Could anyone help me?


class COCODataset(CocoDetection):
    """Dataset class for Microsoft COCO dataset
    """
    def __init__(self, ds_path,
                 images='val2017',
                 annots='annotations/instances_val2017.json'):
        # Getting paths and init base class
        images_path = os.path.join(ds_path, images)
        annots_path = os.path.join(ds_path, annots)
        super().__init__(images_path, annots_path)

    def __getitem__(self, index):
        """Get the image and the boxes for the sample 'index'
        """
        # Getting sample and target
        sample, target = super().__getitem__(index)
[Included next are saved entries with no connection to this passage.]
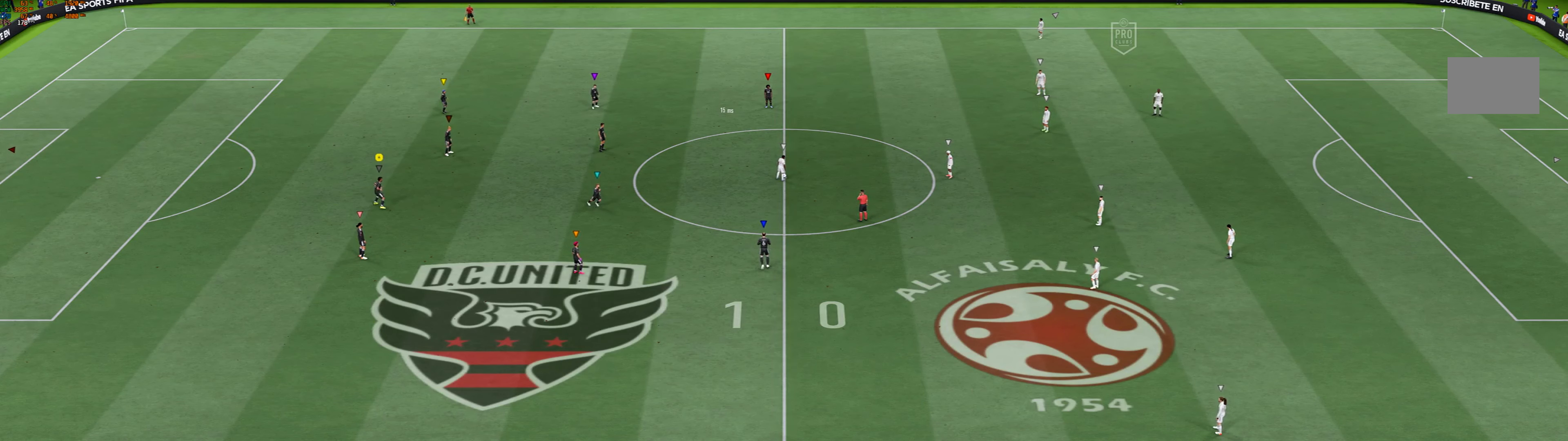
{"buttons": ["L2"], "left_stick": "up", "events": [[34, "left_stick", "down-right"], [234, "left_stick", "right"], [334, "left_stick", "up-right"], [434, "left_stick", "up"]]}
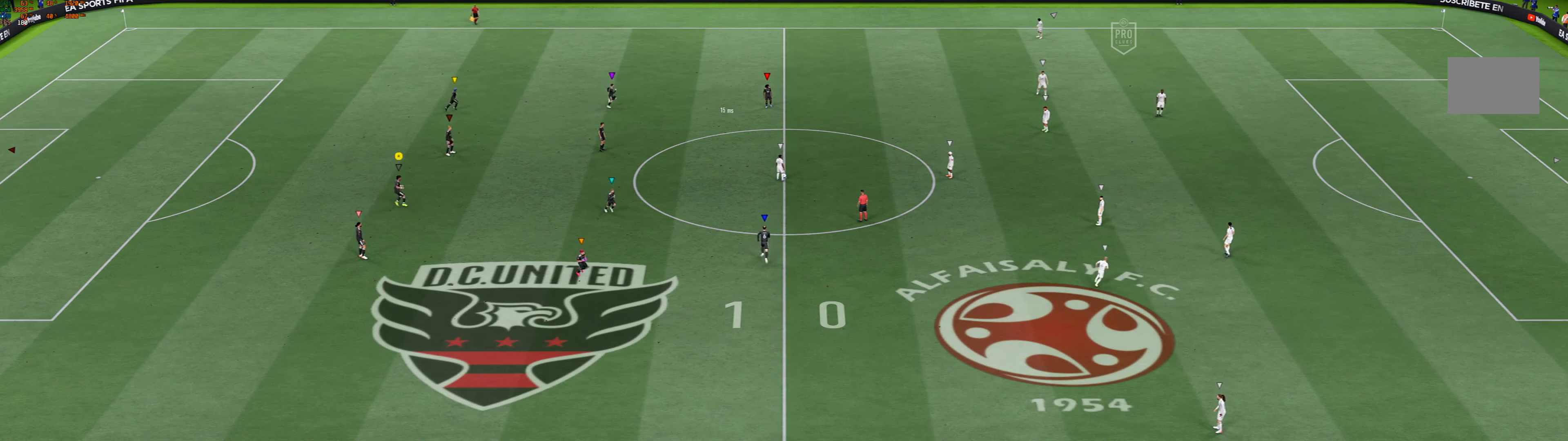
{"buttons": ["L2"], "left_stick": "down-left", "events": [[199, "left_stick", "left"], [366, "left_stick", "down-left"]]}
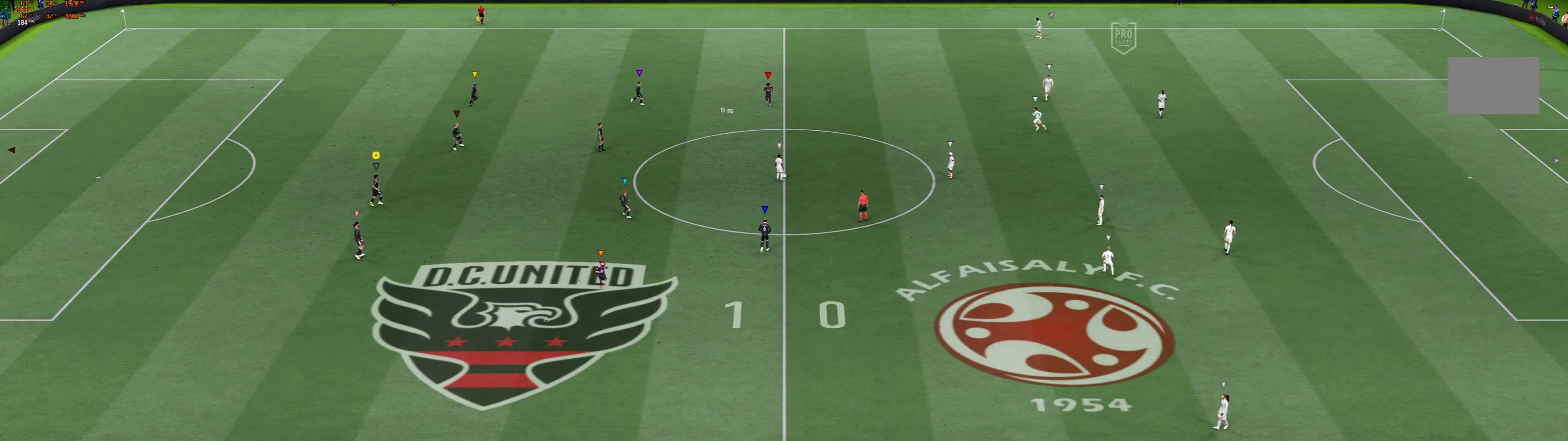
{"buttons": ["L2"], "left_stick": "right", "events": [[133, "left_stick", "down"], [300, "left_stick", "down-right"], [433, "left_stick", "right"]]}
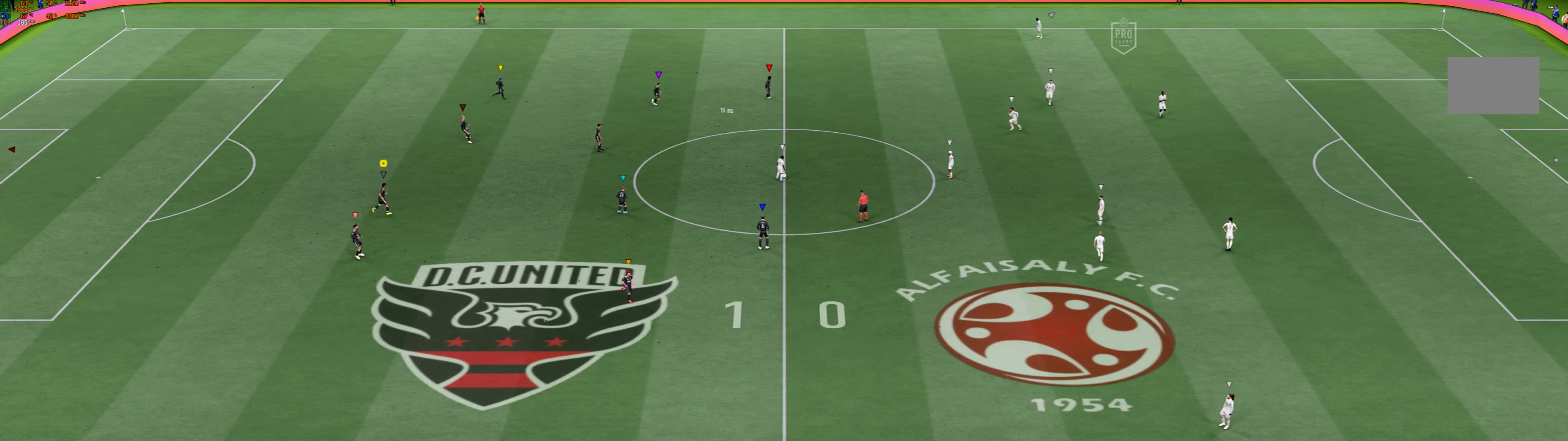
{"buttons": ["L2"], "left_stick": "up-right", "events": [[134, "left_stick", "up-right"]]}
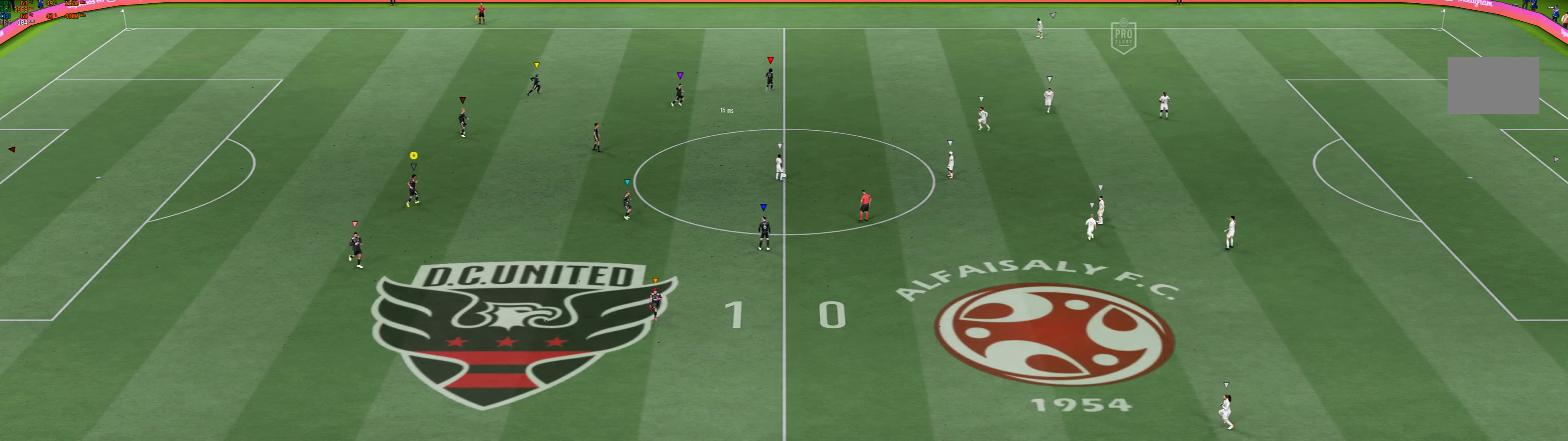
{"buttons": ["L2"], "left_stick": "up-right", "events": []}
        # Ground truth coding: image and boxes
        # Format the PIL image as a numpy ndarray
        image = np.array(sample)
        image = cv2.cvtColor(image, cv2.COLOR_RGB2BGR)

        # Getting bounding boxes for objects in image
        boxes = []
        for obj in target:
            # Reading ground truth
            box_x = obj['bbox'][0]
            box_y = obj['bbox'][1]
            box_w = obj['bbox'][2]
            box_h = obj['bbox'][3]
            idx = obj['id']

            # Formatting ground truth and storing it
            box = [box_x, box_y, box_w, box_h, idx]
            boxes.append(box)

        # Drawing
        for box in boxes:
            box_x = int(box[0])
            box_y = int(box[1])
            box_w = int(box[2])
            box_h = int(box[3])

            # Draw center point
            cv2.circle(
                img=image,
                center=(box_x, box_y),
                radius=1,
                color=(0, 0, 255),
                thickness=3
            )

            # Draw rectangle: from [x,y,w,h] to [xmin,ymin,xmax,ymax]
            cv2.rectangle(
                img=image,
                pt1=(box_x-box_w//2, box_y-box_h//2),
                pt2=(box_x+box_w//2, box_y+box_h//2),
                color=(255, 0, 0),
                thickness=3
            )

        # Saving image
        filename = os.path.join('./', 'image_{}.png'.format(index))
        print('Writing test image: ', filename)
        cv2.imwrite(filename, image)


if __name__ == '__main__':
    # Testing
    ds_path = '/home/jvgd/workspace/datasets/raw/COCO'
    valid_images = os.path.join(ds_path, 'val2017')
    valid_annots = os.path.join(ds_path, 'annotations/instances_val2017.json')
    dataset = COCODataset(ds_path,
        images=valid_images,
        annots=valid_annots)
    
    # Testing the dataset by writing images with annots
    for i, _ in enumerate(dataset):
        if i >= 10: break

This assumes you have the COCO validation images and annots from 2017 challenge: https://cocodataset.org/#download

pfloat · September 11, 2020, 9:36am

Hello,
it seems like the code

            cv2.rectangle(
                img=image,
                pt1=(box_x-box_w//2, box_y-box_h//2),
                pt2=(box_x+box_w//2, box_y+box_h//2),
                color=(255, 0, 0),
                thickness=3
            )

is considering box_x and box_y as the center of the rectangle but in the COCO dataset, it represents the top left corner of the rectangle. So, the rectangle drawing should be something like this?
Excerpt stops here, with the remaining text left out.